I agree with you: as creators, we need to come together and encourage one another wherever possible!
Personally, I struggle with comparisons too, although I've been a lot better about it in the last year or two. What I have to remember is that my style is different from another artist's, my approach is different, my stories are different; I had a major breakthrough when I realized I wasn't really being honest with myself. I'd look at another artist's work, another comic or what have you, and feel immediately bad about what I was doing.
Then I took a step back and asked myself, "is that really what you want to do?"
It wasn't. It never is. Even if it's something similar, it's not the same. Even if it's along the same lines, I would realize it differently, I would develop it differently.

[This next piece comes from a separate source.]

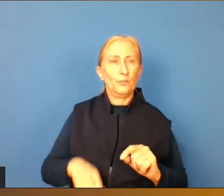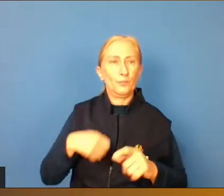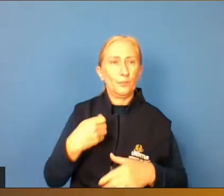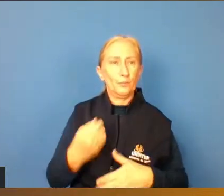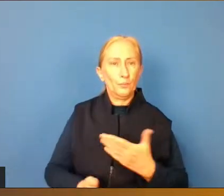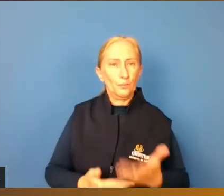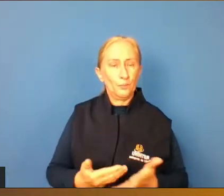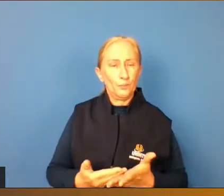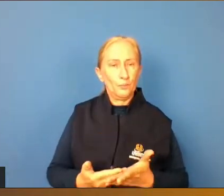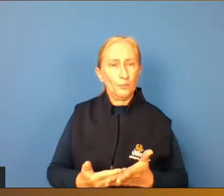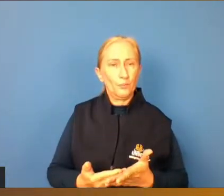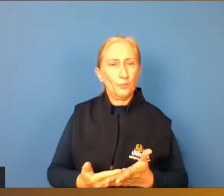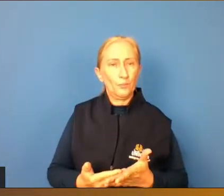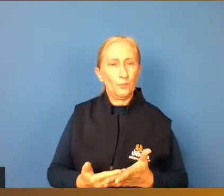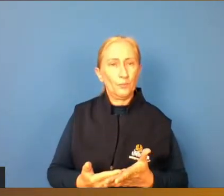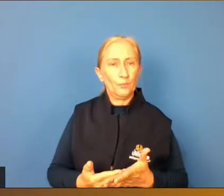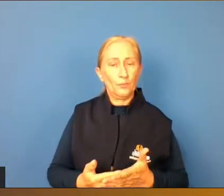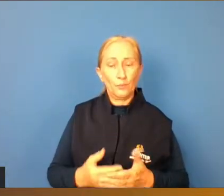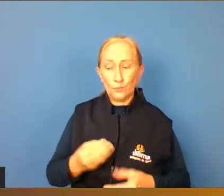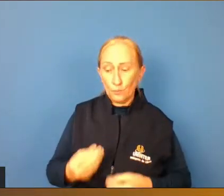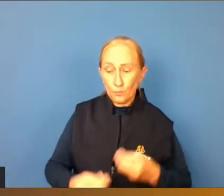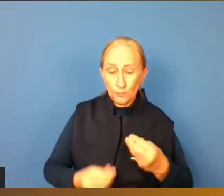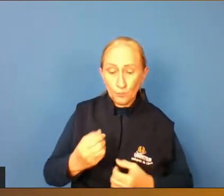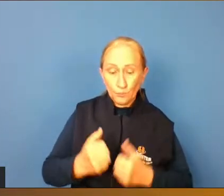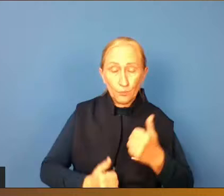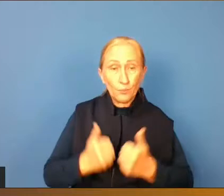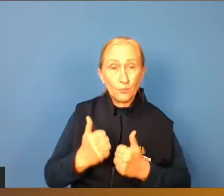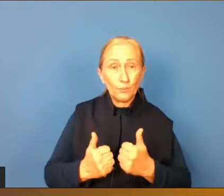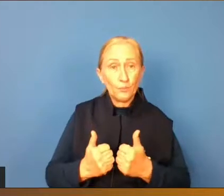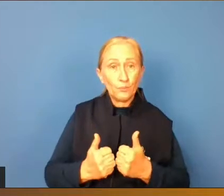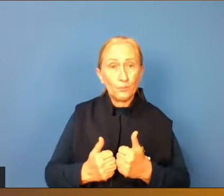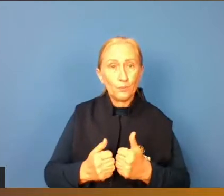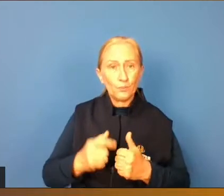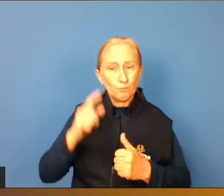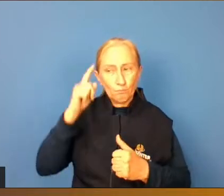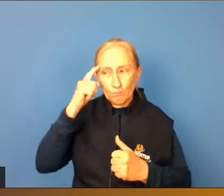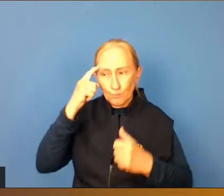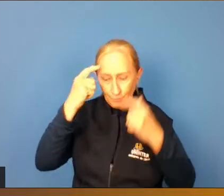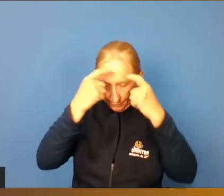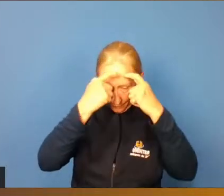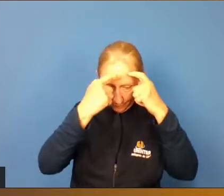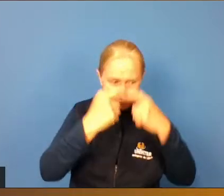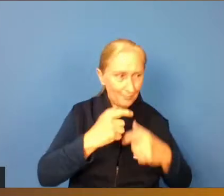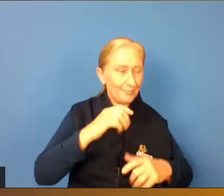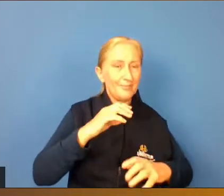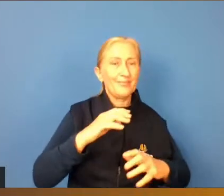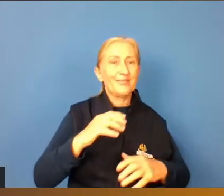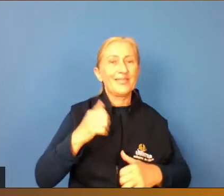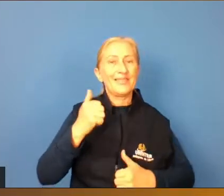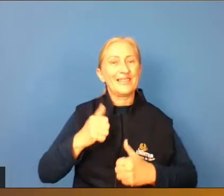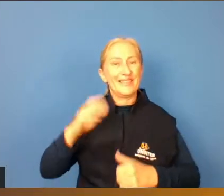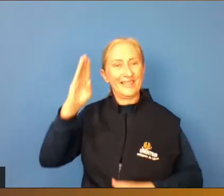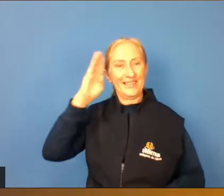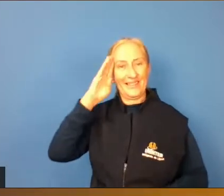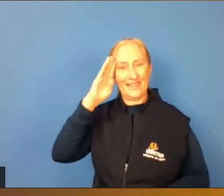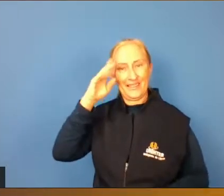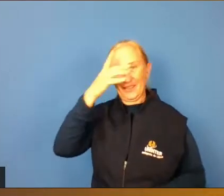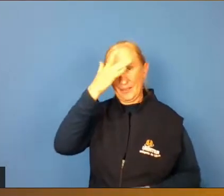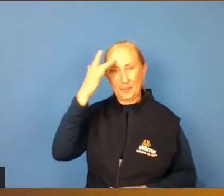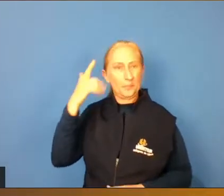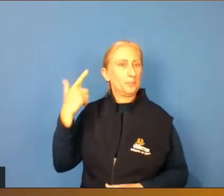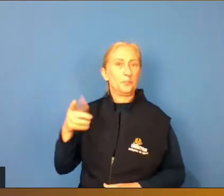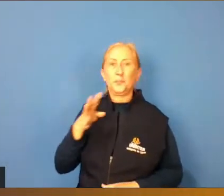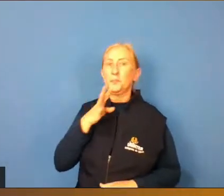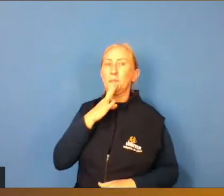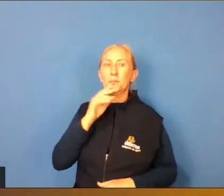o o jogar futebol com as cabeças dos soldados né que muitas pessoas não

It's still very hard to look at things sometimes if I like the style or approach, but something important to remember is that every artist has a different style. Like Judy Garland said, be yourself -- you'll only ever be a second-rate someone else. There already is one, after all!
We all have the things we're doing, and they're fantastic. We must hold onto them and keep working to develop our own personal styles. We're so familiar with our own work, our own output, that it often doesn't give us the same feelings or effects that others' work will. That's just natural. But it does give those feelings to others who enjoy our work. We are always going to be our own harshest critics, in large part because we are so intimately familiar with every slightest flaw due to working so long and so intimately with our art.

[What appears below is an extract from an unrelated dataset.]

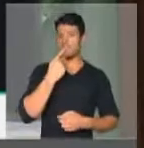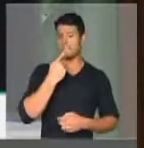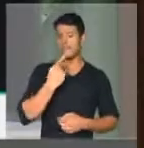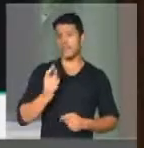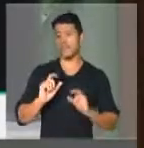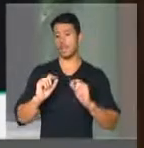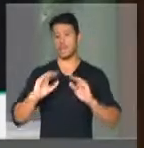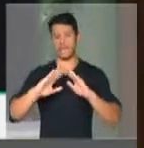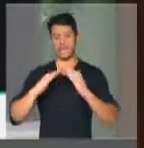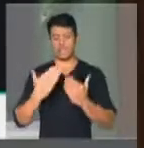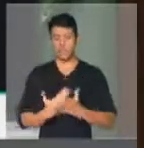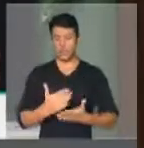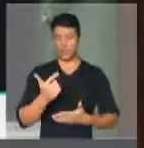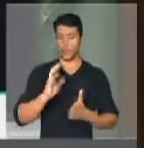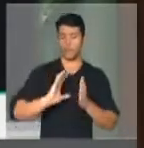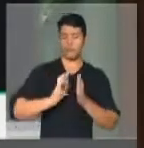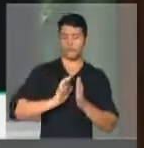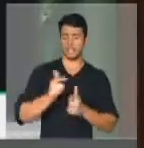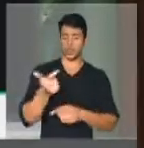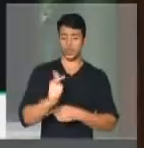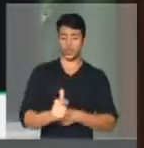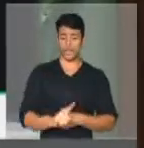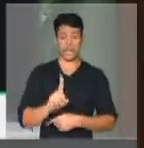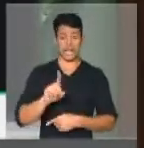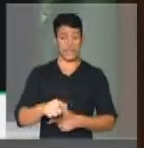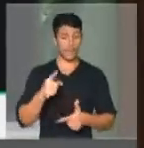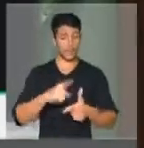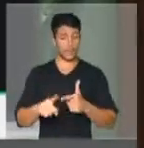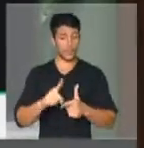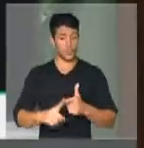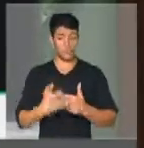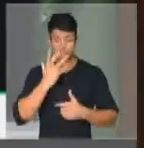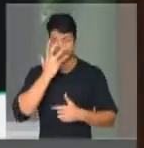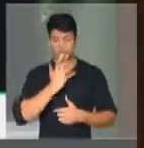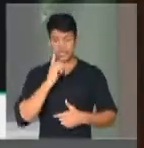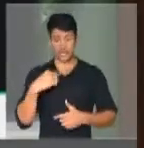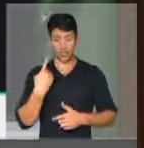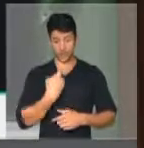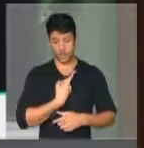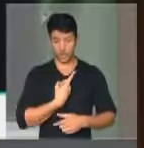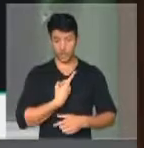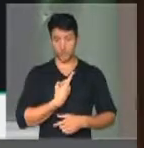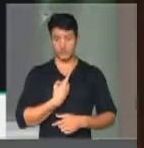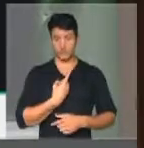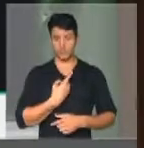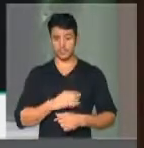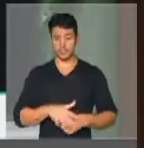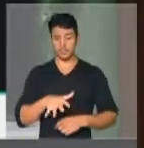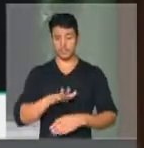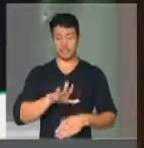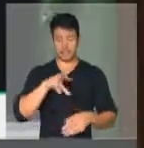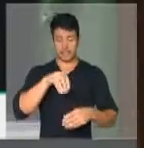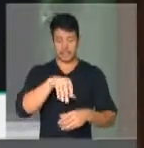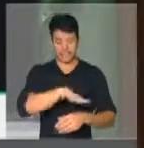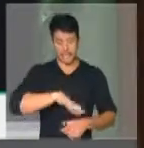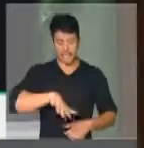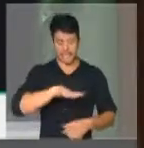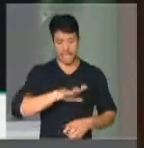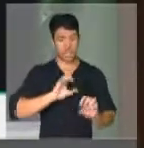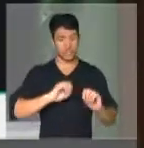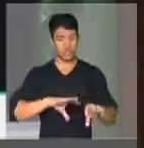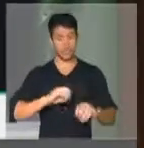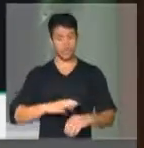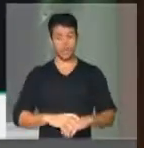é um dos maiores retrocessos que nós estamos vendo na educação. Essa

I'm always better at it when I'm giving someone feedback or critique they've approached me for, but I've finally started to remember it for myself: in art, there really is no "better" or "worse", art is expression and there is no handy scale for absolute figuring of quality. Photorealism for example is not superior, and it isn't a goal for every artist, or even most artists -- which is a huge thing for some people to realize. We must walk away from terms that set certain specific stylistic approaches above others. There is no better or worse, as I said; there is only "different".
We can always develop, and we will be developing the whole time we are creating art. A good artist, I think, continually develops and tries to become the best possible at any given time. It's perpetual learning. But as artists, and as audiences that appreciate creative work, I feel we must reach the point of understanding that every artist and every style is -- and should be -- essentially different. We must appreciate our abilities and skill that we have worked so hard to cultivate.